◆ **Work task**
Below are the entries. Set down exactly the line containing "- Release\_UA" and each line after it.

● ● ●

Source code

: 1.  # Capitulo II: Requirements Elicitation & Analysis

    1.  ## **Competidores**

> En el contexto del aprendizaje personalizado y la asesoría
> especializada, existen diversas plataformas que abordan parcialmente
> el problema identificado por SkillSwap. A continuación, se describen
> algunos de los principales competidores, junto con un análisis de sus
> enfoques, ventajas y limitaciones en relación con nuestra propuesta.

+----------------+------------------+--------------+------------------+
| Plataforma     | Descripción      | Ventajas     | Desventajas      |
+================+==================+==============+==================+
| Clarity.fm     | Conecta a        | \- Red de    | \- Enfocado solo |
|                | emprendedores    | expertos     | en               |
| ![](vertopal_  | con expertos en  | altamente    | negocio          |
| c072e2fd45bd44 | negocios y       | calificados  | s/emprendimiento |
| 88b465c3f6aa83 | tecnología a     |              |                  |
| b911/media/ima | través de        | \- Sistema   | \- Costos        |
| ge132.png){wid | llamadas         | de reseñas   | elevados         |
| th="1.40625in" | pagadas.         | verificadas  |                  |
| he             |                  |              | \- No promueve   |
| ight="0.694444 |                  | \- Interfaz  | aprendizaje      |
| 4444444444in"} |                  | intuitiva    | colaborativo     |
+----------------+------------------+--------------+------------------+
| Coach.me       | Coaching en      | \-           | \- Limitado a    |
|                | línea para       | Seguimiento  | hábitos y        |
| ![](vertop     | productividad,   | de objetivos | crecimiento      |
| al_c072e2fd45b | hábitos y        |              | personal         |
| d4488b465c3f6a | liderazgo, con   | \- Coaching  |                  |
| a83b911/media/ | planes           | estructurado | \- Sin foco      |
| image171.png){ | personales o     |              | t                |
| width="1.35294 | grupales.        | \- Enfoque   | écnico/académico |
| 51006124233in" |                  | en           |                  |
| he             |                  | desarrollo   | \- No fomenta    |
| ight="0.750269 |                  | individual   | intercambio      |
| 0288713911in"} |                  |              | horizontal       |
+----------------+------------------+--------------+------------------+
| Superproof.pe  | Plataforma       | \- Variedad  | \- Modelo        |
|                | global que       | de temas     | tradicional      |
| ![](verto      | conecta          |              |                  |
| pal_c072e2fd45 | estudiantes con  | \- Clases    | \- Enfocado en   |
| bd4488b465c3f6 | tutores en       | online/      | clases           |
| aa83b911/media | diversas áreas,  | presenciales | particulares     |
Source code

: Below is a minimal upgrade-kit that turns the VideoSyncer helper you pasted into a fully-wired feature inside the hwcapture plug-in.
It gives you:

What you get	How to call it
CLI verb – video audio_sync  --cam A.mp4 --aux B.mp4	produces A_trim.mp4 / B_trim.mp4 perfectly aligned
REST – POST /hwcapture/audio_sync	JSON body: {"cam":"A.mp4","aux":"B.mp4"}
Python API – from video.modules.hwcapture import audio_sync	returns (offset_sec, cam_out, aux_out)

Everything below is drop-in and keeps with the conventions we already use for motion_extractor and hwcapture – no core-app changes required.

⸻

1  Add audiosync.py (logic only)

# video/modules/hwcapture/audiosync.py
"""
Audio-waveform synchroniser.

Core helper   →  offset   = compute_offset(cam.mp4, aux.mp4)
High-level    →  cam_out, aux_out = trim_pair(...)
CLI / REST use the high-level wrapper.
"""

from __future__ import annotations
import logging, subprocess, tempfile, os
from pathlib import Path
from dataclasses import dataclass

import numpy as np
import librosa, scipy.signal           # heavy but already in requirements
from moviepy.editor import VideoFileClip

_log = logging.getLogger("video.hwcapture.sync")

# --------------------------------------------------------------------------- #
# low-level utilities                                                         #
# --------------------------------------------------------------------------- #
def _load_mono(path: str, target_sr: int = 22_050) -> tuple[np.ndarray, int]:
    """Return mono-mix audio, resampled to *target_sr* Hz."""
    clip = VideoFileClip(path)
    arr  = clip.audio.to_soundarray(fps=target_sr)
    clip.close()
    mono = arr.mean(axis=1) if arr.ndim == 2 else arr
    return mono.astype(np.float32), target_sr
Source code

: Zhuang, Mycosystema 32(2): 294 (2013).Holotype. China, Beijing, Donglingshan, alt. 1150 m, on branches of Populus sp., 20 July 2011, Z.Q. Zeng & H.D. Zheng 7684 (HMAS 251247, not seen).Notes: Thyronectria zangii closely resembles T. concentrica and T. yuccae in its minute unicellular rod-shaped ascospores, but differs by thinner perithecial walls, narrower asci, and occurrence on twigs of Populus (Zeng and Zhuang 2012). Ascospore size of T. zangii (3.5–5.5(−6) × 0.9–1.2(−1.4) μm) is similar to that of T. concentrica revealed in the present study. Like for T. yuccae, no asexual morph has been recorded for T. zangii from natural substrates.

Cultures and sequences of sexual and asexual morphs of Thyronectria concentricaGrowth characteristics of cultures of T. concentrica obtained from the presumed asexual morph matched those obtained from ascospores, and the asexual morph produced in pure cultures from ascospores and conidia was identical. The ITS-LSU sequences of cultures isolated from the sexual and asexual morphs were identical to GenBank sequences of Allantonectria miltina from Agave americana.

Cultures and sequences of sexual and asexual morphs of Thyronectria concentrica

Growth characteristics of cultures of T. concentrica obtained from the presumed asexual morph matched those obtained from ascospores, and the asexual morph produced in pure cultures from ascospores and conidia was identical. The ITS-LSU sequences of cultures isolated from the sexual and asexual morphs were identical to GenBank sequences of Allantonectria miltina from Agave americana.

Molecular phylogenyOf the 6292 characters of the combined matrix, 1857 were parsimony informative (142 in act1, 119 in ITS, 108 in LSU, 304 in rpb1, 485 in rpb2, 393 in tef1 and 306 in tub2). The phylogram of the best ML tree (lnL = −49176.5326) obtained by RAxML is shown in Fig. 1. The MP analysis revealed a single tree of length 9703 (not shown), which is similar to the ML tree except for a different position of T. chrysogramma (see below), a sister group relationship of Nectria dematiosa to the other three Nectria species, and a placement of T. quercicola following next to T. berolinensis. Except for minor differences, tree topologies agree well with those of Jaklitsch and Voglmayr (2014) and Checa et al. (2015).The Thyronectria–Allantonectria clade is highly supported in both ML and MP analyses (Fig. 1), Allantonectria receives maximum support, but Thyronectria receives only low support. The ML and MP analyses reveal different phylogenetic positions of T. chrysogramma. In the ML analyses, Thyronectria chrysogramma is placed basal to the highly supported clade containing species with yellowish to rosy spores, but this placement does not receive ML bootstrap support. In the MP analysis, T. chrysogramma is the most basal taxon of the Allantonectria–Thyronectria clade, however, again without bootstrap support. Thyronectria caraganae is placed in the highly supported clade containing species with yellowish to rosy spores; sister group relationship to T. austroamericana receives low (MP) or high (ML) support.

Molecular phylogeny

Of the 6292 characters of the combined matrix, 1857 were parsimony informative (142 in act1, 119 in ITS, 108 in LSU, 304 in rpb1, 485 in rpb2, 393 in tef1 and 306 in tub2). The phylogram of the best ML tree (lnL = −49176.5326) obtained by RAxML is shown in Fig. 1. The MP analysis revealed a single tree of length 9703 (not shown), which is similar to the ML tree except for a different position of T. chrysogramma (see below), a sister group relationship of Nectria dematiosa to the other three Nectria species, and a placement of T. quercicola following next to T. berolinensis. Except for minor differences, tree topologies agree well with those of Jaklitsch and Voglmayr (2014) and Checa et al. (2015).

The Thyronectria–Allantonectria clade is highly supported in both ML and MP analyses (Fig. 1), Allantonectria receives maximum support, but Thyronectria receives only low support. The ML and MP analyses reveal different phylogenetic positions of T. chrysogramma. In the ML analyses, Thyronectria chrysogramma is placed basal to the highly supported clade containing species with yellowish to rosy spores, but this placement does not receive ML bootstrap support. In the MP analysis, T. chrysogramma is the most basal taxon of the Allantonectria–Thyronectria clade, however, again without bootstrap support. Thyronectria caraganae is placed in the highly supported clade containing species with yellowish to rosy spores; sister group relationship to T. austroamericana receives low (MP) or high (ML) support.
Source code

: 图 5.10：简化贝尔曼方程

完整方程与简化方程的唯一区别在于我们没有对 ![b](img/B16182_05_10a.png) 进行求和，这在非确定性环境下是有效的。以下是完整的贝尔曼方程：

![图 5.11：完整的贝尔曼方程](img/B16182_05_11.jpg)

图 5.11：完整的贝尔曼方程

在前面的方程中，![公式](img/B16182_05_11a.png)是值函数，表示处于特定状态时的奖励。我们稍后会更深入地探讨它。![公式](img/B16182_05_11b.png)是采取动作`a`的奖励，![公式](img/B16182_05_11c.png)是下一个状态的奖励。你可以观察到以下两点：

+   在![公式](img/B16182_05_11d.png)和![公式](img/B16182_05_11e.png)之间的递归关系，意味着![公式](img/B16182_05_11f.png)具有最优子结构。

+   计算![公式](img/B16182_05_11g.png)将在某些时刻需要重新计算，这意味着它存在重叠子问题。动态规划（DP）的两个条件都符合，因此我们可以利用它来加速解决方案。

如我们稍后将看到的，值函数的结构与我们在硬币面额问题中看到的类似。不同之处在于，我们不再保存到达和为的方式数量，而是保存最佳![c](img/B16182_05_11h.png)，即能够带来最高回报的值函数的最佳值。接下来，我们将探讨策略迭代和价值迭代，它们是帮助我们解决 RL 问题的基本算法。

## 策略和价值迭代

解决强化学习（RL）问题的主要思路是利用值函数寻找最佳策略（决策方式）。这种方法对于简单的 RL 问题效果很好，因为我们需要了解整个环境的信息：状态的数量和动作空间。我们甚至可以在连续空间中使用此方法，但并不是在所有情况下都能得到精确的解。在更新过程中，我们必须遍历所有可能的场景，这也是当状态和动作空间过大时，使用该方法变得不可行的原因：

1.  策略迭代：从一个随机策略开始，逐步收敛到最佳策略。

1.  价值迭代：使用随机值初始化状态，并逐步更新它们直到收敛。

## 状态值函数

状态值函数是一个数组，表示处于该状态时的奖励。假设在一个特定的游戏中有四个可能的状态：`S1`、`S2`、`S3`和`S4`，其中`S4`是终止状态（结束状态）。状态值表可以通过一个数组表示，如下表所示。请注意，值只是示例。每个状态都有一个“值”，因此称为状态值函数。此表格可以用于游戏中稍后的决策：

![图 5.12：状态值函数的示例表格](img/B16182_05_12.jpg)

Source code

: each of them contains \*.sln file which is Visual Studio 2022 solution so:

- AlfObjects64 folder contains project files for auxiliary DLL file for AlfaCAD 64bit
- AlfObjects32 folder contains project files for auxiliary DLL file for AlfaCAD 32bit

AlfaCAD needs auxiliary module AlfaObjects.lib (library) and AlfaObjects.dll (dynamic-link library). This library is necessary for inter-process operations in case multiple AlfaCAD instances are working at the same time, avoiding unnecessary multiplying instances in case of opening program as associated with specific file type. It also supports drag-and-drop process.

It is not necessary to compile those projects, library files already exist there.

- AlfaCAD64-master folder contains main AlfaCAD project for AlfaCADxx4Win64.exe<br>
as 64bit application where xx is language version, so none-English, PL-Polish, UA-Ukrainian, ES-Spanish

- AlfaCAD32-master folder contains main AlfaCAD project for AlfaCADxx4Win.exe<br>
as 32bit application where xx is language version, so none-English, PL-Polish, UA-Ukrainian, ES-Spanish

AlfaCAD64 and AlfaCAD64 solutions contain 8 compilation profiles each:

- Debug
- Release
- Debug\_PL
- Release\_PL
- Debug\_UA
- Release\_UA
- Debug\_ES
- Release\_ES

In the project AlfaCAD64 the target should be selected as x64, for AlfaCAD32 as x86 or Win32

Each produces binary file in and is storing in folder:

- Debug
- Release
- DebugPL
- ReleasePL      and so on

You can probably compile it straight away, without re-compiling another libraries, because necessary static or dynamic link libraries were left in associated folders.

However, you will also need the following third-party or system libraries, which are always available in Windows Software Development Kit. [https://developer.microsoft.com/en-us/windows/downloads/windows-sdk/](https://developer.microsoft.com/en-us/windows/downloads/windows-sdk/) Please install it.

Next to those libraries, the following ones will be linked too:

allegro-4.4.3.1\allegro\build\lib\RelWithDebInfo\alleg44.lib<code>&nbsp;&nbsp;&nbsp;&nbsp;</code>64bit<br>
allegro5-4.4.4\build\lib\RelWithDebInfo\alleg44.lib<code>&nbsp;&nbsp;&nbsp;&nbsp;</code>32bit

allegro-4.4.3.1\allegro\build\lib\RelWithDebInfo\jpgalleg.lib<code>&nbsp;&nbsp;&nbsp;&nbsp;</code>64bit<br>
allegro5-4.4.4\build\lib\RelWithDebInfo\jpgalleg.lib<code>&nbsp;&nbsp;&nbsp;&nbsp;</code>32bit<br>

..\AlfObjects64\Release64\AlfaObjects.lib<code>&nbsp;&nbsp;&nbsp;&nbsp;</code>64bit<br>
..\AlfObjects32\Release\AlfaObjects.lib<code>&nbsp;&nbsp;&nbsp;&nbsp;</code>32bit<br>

● ● ●

◆ **Result of the exercise**
- Release\_UA
- Debug\_ES
- Release\_ES

In the project AlfaCAD64 the target should be selected as x64, for AlfaCAD32 as x86 or Win32

Each produces binary file in and is storing in folder:

- Debug
- Release
- DebugPL
- ReleasePL      and so on

You can probably compile it straight away, without re-compiling another libraries, because necessary static or dynamic link libraries were left in associated folders.

However, you will also need the following third-party or system libraries, which are always available in Windows Software Development Kit. [https://developer.microsoft.com/en-us/windows/downloads/windows-sdk/](https://developer.microsoft.com/en-us/windows/downloads/windows-sdk/) Please install it.

Next to those libraries, the following ones will be linked too:

allegro-4.4.3.1\allegro\build\lib\RelWithDebInfo\alleg44.lib<code>&nbsp;&nbsp;&nbsp;&nbsp;</code>64bit<br>
allegro5-4.4.4\build\lib\RelWithDebInfo\alleg44.lib<code>&nbsp;&nbsp;&nbsp;&nbsp;</code>32bit

allegro-4.4.3.1\allegro\build\lib\RelWithDebInfo\jpgalleg.lib<code>&nbsp;&nbsp;&nbsp;&nbsp;</code>64bit<br>
allegro5-4.4.4\build\lib\RelWithDebInfo\jpgalleg.lib<code>&nbsp;&nbsp;&nbsp;&nbsp;</code>32bit<br>

..\AlfObjects64\Release64\AlfaObjects.lib<code>&nbsp;&nbsp;&nbsp;&nbsp;</code>64bit<br>
..\AlfObjects32\Release\AlfaObjects.lib<code>&nbsp;&nbsp;&nbsp;&nbsp;</code>32bit<br>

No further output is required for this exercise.